Girare un filmato con 36Mpix per poco non supera il doppio della risoluzione di 4K, questo permette in montaggio, effetti di zoom e movimento (pan) senza necessariamente possedere uno slider.

Come impostare la reflex per un timelapse.

Consiglio di utilizzare la macchina in modalità manuale, sconsigliate le pose automatiche e in priorità tempi o diaframmi. Durante la fase di scatto l’impostazione manuale evita che l’esposimetro cambi l’esposizione producendo cosi immagini con luci diverse che in montaggio risulteranno inutilizzabili se non corrette (una perdita di tempo evitabile).
La messa a fuoco deve essere manuale, cosi eviteremo il “pompaggio” dell’autofocus. Dimenticare l’AF inserito riprodurrà più vibrazioni che il vento.
L’esposizione, la composizione sono scelte che valgono per il timelapse come per la fotografia, quindi occorre prendere lo stesso tipo di decisioni sulla base dei soggetti che andremo a riprodurre.
Trattandosi di un filmato, deve accadere qualcosa, se inquadro un paesaggio senza nuvole, e in ombra sarà facile notare pochi soggetti in movimento. I migliori timelapse si ottengono con il passaggio di nuvole, con le ombre che si allungano, fiumi, auto che passano etc etc. Dobbiamo insomma percepire se nella scena che riprenderemo ci sono elementi che cambieranno nel tempo la loro posizione o forma.
La scelta dei tempi di posa e dei diaframmi è come per la fotografia, ma se per i diaframmi la scelta è dettata dalla profondità di campo, per i tempi gli effetti che si otterranno saranno leggermente di versi quando saranno portati a video.
Sappiamo che tempi lunghi di posa creano effetti seta con l’acqua o effetti di movimento, il motion blur. Non c’è una regola che impone quale tempo debba utilizzare, bisogna però sapere che se vorrò un timelaspe con nuvole sfuocate o un mare quasi fermo, dovrò eseguire esposizioni di 1/2” fino anche a 4” a seconda della velocità degli elementi.

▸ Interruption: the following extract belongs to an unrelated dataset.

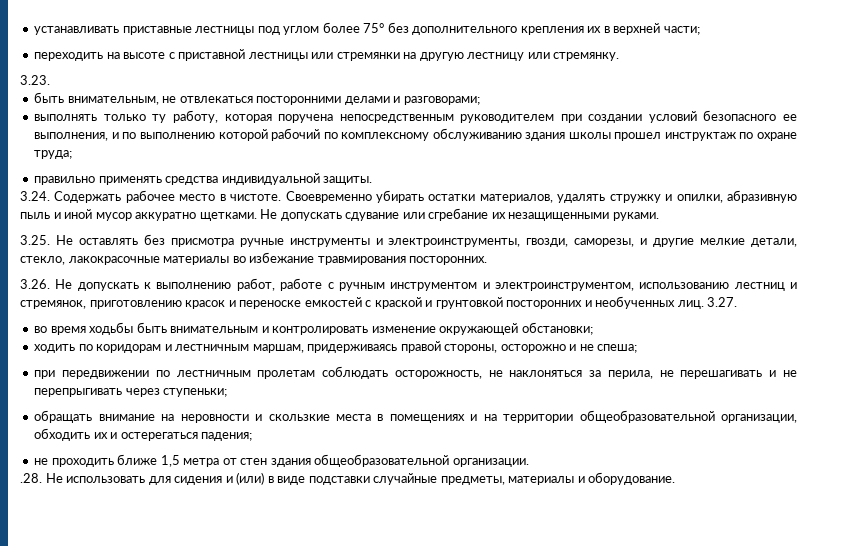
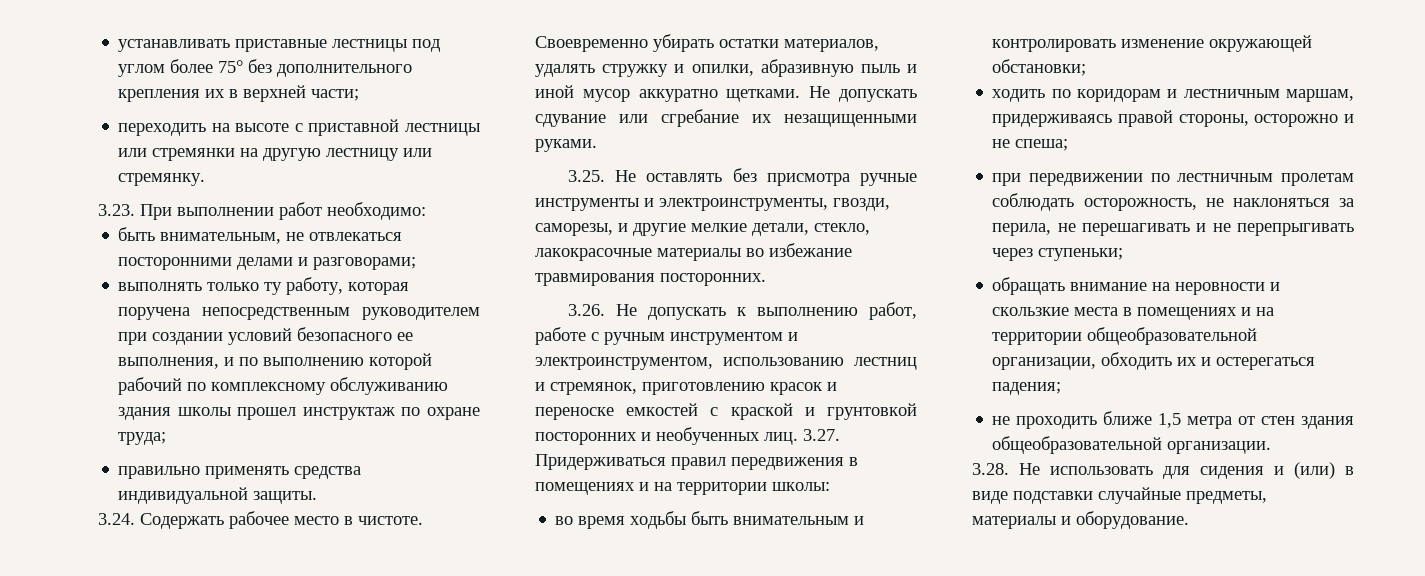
(50, 80) none -> [140,202,426,220] При выполнении работ необходимо:
(738, 302) none -> [535,454,858,470] [535,482,830,495] Придерживаться правил передвижения в помещениях и на территории школы:
[20,473,42,483] .28. -> [972,463,1009,475] 3.28.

Al contrario se voglio che i fotogrammi siano taglienti catturando ogni dettaglio dovrò lavorare con tempi corti.
Riguardo la sensibilità ISO valgono le stesse regole della fotografia, tenete conto che anche in video si percepisce il rumore.

Ora che la macchina è pronta come imposto gli intervalli?

Occorre prima di tutto analizzare la velocità di ciò che entra nella mia inquadratura. Se nella scena vi sono delle nuvole che si muovono lentamente, quasi impercettibili, occorrerà per ottenere un buon effetto in timelapse scattare i fotogrammi con un intervallo molto maggiore che nel caso di auto su un’autostrada. Per esempio in questo video le nuvole sono stare riprese ad intervalli di 4”.

Quanto deve durare la ripresa di una scena?

Il conto è facile. Supponiamo che la velocità del video finale sarà di 24fps. A 24 fps un video di 10 secondi contiene 240 fotogrammi.
Proviamo a realizzare un filmato di 10secondi che riprende nella realtà un’ora di tempo.
Sappiamo che la destinazione ha velocità di 24fps, quindi 10” equivalgono a 240 fotogrammi. Vuol dire che dovrò scattare 240 fotogrammi in un’ora, uno ogni 15” di tempo.
In casa Nikon D800, 810, D4, D5 e D500 calcolano già da sole questo intervallo.

Software di montaggio.

Per il montaggio esistono alcuni software che automaticamente restituiscono un filmato formato AVI, MOV, MP4 da singoli fotogrammi. Altrimenti si può utilizzare Adobe Premiere, Avid o Final-Cut, chiaramente in questi casi occorre importare tutti i fotogrammi e montarli in sequenza.

A questo punto avete le basi per realizzare i primi esperimenti.